(Beginning of Selected passage)

This film started well but failed to captivate me. The closing action sequences film being shot in the dark with shaky cam were painful to sit through. Its no surprise this film lost money.Im afraid this is a rare miss from paul greengrass
(55%) A simply plotted early days of the Iraq war movie that doesn't dig too deep into politics and media edited history unlike the rather tiresome "Zero dark thirty", but rather tells its story in a much more manageable and believable manner. I don't really care much for Greengrass' style of direction, and I never have, as it can detract from whatever's going on which for me is a big no-no, but here it's not overly distracting. And with the plot being pretty basic to say the least the action is allowed to just get on with it, resulting in some quite exciting moments set around a realistic setting. Overall not a bad little movie by any means, just not something I'd want to pay money to watch.
Pretty lame. Very contrived, implausible and blatantly left-wing. Starts off well enough, but the more the plot was revealed, the more convoluted, yet ultimately predictable, it became.Direction is fairly poor. Paul Greengrass thinks that waving a camera around makes a film more realistic. It might, but it also makes the audience nauseous, and bored. The action sequences go on forever, and one chase scene had me reaching for the fast forward button (and even then it was boring).Matt Damon does his standard action-man routine, very reminiscent of the Bourne series, and does it well. Greg Kinnear does his usual B-grade bad guy act. Brendon Gleeson and Amy Ryan are solid in their roles.Such a good build-up, wasted on political correctness and left-wing sympathies.

(End of Selected passage)
(Beginning of Provided information)

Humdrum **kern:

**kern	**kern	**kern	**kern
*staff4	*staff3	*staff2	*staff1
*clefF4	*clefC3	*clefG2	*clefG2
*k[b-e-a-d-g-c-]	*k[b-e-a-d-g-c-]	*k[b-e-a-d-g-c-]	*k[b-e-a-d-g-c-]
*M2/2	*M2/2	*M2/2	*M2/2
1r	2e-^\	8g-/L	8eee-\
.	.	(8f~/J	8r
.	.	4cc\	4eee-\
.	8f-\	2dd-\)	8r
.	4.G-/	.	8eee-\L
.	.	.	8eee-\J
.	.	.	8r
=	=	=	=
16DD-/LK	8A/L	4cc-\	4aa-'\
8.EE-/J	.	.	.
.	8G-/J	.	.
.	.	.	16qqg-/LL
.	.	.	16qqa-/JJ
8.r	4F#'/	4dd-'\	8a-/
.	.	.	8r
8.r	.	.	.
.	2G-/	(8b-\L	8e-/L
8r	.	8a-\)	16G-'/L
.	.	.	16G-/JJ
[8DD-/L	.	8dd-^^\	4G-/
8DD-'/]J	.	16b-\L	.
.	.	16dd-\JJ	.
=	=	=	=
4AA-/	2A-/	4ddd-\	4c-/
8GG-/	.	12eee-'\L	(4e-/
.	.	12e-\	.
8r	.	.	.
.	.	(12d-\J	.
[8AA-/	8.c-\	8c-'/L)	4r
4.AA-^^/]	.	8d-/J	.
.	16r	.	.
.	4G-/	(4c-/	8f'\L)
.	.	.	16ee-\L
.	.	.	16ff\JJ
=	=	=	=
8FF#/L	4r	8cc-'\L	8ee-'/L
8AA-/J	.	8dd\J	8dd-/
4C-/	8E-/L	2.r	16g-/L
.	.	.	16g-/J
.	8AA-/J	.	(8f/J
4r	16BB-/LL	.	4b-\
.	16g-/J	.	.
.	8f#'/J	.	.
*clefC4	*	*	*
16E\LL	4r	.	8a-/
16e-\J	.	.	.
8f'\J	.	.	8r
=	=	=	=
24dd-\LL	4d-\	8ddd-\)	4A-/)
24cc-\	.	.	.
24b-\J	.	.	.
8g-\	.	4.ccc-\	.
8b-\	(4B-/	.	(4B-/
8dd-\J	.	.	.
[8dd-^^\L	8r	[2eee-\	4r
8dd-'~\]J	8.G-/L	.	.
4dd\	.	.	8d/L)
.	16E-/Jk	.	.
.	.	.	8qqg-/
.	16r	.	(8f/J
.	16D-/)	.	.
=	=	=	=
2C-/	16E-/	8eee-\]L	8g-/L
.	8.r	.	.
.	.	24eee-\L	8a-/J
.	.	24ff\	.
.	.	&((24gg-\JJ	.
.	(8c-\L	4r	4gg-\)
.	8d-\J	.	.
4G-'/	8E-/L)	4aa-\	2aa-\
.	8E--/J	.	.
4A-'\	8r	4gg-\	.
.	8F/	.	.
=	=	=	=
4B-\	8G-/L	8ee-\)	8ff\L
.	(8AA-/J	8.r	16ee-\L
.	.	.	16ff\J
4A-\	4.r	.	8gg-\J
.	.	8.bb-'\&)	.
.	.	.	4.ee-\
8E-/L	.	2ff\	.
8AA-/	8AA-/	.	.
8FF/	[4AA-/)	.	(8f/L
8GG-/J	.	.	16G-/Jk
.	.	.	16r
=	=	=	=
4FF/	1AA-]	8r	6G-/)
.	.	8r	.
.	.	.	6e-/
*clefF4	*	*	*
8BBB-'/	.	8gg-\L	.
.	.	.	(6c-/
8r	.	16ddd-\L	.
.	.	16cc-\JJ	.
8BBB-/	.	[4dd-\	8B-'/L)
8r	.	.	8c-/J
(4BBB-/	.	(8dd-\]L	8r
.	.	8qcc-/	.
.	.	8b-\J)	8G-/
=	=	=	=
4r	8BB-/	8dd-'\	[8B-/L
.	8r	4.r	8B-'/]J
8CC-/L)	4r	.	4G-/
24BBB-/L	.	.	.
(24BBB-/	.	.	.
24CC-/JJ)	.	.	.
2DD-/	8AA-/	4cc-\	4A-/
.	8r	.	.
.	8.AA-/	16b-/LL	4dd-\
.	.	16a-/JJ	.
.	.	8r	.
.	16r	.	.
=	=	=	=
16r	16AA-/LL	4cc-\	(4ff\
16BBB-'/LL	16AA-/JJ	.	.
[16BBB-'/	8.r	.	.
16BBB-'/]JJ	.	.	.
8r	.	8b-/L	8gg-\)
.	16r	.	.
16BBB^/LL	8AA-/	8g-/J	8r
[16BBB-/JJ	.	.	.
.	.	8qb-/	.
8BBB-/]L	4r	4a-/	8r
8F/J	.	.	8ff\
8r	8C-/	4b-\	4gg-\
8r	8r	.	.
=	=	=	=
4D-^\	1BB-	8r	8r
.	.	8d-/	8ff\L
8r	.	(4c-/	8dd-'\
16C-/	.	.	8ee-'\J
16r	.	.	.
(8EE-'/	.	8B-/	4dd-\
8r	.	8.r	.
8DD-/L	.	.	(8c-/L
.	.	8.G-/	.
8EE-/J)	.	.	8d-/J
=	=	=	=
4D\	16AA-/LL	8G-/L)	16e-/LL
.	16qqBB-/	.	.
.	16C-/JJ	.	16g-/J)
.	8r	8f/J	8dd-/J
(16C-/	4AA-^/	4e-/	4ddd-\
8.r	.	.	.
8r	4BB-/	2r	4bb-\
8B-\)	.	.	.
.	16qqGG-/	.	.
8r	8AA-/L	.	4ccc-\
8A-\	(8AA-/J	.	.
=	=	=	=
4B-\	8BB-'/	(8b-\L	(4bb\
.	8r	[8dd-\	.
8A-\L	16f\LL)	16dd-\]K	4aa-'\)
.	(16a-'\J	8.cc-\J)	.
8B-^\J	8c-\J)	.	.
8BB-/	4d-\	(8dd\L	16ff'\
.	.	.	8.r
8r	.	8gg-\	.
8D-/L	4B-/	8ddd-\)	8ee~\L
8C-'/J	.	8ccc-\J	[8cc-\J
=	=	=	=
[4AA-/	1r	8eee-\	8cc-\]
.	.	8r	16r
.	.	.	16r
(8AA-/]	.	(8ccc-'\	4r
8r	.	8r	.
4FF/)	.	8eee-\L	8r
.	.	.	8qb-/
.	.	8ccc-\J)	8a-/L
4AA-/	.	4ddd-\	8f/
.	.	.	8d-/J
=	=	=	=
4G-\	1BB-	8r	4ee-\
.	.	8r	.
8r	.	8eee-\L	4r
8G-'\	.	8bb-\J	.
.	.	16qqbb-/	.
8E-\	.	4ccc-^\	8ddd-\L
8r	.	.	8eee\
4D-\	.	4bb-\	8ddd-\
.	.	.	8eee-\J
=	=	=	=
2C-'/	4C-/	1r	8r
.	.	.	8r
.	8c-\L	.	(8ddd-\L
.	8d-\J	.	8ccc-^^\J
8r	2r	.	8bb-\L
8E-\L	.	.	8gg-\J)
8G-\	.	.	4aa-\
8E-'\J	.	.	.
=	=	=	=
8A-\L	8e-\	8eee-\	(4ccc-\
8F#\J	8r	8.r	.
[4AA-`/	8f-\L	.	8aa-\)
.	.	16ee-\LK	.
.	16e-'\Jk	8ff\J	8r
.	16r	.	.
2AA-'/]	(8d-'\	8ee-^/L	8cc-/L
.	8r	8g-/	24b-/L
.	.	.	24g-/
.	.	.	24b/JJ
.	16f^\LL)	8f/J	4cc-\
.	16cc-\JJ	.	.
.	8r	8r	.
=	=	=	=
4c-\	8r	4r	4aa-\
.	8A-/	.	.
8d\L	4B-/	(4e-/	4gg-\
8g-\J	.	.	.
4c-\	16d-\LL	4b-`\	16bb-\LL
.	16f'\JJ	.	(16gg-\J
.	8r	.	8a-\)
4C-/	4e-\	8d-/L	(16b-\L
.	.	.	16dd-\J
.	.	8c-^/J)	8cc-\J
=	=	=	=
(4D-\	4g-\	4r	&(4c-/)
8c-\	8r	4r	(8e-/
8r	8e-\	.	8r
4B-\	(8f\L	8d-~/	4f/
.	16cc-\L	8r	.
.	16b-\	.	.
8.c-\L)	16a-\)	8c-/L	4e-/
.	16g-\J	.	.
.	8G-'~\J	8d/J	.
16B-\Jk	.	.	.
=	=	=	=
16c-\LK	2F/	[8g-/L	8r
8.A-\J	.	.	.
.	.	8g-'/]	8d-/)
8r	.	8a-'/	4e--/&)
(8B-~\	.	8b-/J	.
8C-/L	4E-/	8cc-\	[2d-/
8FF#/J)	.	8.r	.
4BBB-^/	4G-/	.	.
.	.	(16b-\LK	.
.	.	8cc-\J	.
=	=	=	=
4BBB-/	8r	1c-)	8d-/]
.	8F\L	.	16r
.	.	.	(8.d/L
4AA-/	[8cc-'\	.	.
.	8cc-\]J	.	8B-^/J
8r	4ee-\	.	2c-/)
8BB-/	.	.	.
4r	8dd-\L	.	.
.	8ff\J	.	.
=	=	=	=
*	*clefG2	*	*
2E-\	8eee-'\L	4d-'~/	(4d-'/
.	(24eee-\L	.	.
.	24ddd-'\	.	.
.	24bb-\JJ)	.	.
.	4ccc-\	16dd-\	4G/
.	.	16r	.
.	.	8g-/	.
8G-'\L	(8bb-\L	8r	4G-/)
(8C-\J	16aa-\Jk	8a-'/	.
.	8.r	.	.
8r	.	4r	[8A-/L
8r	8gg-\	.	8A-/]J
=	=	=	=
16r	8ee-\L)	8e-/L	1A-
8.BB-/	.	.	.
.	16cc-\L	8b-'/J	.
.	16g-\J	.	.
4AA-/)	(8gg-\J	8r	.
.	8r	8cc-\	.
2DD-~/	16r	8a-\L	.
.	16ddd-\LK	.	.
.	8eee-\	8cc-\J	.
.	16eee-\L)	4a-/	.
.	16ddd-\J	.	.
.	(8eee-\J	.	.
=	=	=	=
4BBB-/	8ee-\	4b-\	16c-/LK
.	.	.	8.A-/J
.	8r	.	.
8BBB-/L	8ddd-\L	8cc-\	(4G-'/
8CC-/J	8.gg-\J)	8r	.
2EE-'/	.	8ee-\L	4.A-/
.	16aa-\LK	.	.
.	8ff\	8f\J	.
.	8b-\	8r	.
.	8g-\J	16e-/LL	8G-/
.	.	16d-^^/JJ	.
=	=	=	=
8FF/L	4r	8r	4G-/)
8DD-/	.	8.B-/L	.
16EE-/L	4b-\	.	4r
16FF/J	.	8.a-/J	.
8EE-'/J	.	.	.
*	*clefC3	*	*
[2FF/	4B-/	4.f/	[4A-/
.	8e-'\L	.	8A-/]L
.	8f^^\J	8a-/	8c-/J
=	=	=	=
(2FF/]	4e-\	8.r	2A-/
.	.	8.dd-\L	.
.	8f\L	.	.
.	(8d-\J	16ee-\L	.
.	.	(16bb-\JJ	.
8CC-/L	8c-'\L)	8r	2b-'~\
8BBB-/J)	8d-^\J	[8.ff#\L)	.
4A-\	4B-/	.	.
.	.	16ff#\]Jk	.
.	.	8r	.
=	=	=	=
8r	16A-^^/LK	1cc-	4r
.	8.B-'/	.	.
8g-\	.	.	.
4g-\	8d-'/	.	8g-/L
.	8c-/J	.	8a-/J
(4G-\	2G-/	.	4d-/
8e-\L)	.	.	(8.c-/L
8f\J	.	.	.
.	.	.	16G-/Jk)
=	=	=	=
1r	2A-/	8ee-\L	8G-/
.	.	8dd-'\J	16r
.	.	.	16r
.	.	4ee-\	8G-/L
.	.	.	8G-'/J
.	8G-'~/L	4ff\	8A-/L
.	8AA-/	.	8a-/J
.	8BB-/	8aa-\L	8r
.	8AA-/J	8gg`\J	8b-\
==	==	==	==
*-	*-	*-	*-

(End of Provided information)

#### [About this exercise]
Edit the film reviews by writing out everything from "Pretty lame. Very" down to "and left-wing sympathies." again, with "nauseous" changed to "queasy".

#### [Completed task]
Pretty lame. Very contrived, implausible and blatantly left-wing. Starts off well enough, but the more the plot was revealed, the more convoluted, yet ultimately predictable, it became.Direction is fairly poor. Paul Greengrass thinks that waving a camera around makes a film more realistic. It might, but it also makes the audience queasy, and bored. The action sequences go on forever, and one chase scene had me reaching for the fast forward button (and even then it was boring).Matt Damon does his standard action-man routine, very reminiscent of the Bourne series, and does it well. Greg Kinnear does his usual B-grade bad guy act. Brendon Gleeson and Amy Ryan are solid in their roles.Such a good build-up, wasted on political correctness and left-wing sympathies.